In this screenshot, we observe a plausible consistent issue starting on a specific date with larger events. Aside from event size, it's good practice to observe other possible traits in common, such as ISP or subnet group.

Chart of recent events with a few having degraded rebuffering percentage.

Example of single high rebuffering event

In this screenshot, we observe that the high rebuffering for the largest event is a new issue that wasn't present in prior events. A good question to ask here is whether poor rebuffering was experienced across the viewer base or concentrated somewhere.

Chart of recent events with only one having bad rebuffering percentage.

We also observe that subsequent smaller events are okay so it's fair to presume that the cause pertains to a unique trait of the event such as its size, timing, or other property.

Ruling out transient network irregularity

Rebuffering can be due to networking inconsistencies outside of our immediate control such as the ISP or a content delivery network having a momentary lapse service inconsistency. In the Drilldowns dashboard, after filtering for a specific event, then selecting the Group breakdown dimension, we inspect the Rebuffering Timeline graph for any visual patterns across groups.

Example of rebuffering across groups

In this screenshot of the Rebuffering Timeline for the Groups dimension, we observe three moments during this 90-minute event where high rebuffering was experienced throughout all of this large organization's groups, at the beginning, at the mid-point, and at the end of the event.

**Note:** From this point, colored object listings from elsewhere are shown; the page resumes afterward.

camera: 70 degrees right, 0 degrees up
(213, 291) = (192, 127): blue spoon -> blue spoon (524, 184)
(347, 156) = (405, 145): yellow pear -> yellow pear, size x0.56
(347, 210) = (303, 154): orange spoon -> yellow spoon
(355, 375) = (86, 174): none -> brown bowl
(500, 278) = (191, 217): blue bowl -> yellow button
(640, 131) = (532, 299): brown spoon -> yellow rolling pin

This cross-organizational effect is a strong indicator of the source of the issue, which in this case was the organization's Content Delivery Network; a CDN, not to be confused with Microsoft eCDN.

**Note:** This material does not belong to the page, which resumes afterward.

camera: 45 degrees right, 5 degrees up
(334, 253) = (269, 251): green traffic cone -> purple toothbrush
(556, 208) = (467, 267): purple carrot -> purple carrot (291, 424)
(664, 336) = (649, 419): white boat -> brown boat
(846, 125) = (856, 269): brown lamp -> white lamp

Chart depicting three moments in an event where all groups experienced rebuffering.

Example of rebuffering in a single group

Similar to the aforementioned timeline screenshot, in this example we also observe an organization-wide rebuffering moment near the end. What's more, we can also observe that one of this organization's VPN groups is experiencing poor rebuffering throughout the event. This could be a clear indicator of a lack of capacity in the org's VPN circuit. If so, this group would be a good test case for investigating the impact of split-tunneling Teams traffic to reduce load.

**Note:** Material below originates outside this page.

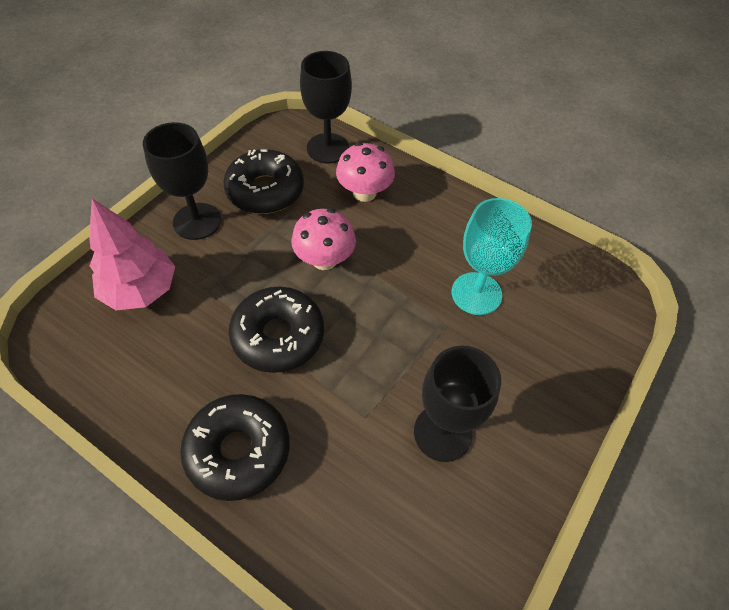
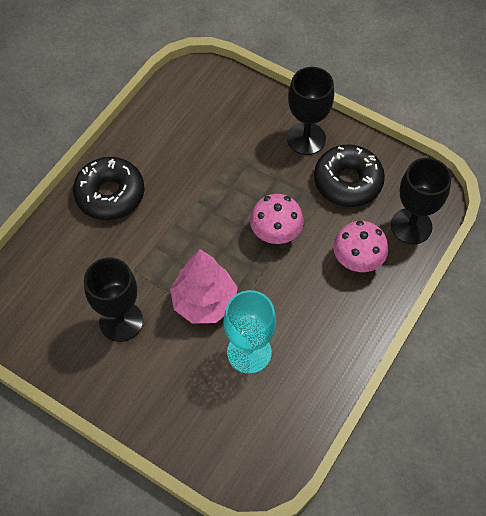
camera: 90 degrees right, 5 degrees up
(140, 290) = (235, 115): pink tree -> pink tree (204, 302)
(278, 336) = (199, 207): black donut -> none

Chart depicting a singular group with higher than average rebuffering.

Identifying a troubled slice

Assuming an overarching cause isn't apparent, move forward in the troubleshooting process of identifying the trouble spot by systematically slicing the data on the various available breakdowns in the Analytics Drilldowns dashboard. Breakdowns dimensions include the following.

  • Event
  • Group
  • Application
  • ISP
  • Country
  • City
  • OS

Limitations

Even with subnet mapping uploaded, sometimes the high rebuffering spots can be found in one of the default groups. To troubleshoot poor metrics for these groups, use the automatically populated Breakdown categories such as the following to filter and slice the data.

  • Application
  • ISP
  • Country
  • City

In summary

The next time you're experiencing high rebuffering, look for patterns and ask yourself questions such as the following.

  • Is high rebuffering occurring company-wide or only at specific sites?
  • Is rebuffering higher for specific operating systems, or application used to watch the live event?
  • Did rebuffering occur at a specific minute for every user and went away some time later?
  • Is there a correlation between an observed rebuffering moment and another potentially impactful event on the network?

Rebuffering is an undesirable byproduct, typically associated with network unreliability. With Microsoft eCDN's dashboards, you can gain more insight into its source to help you resolve it.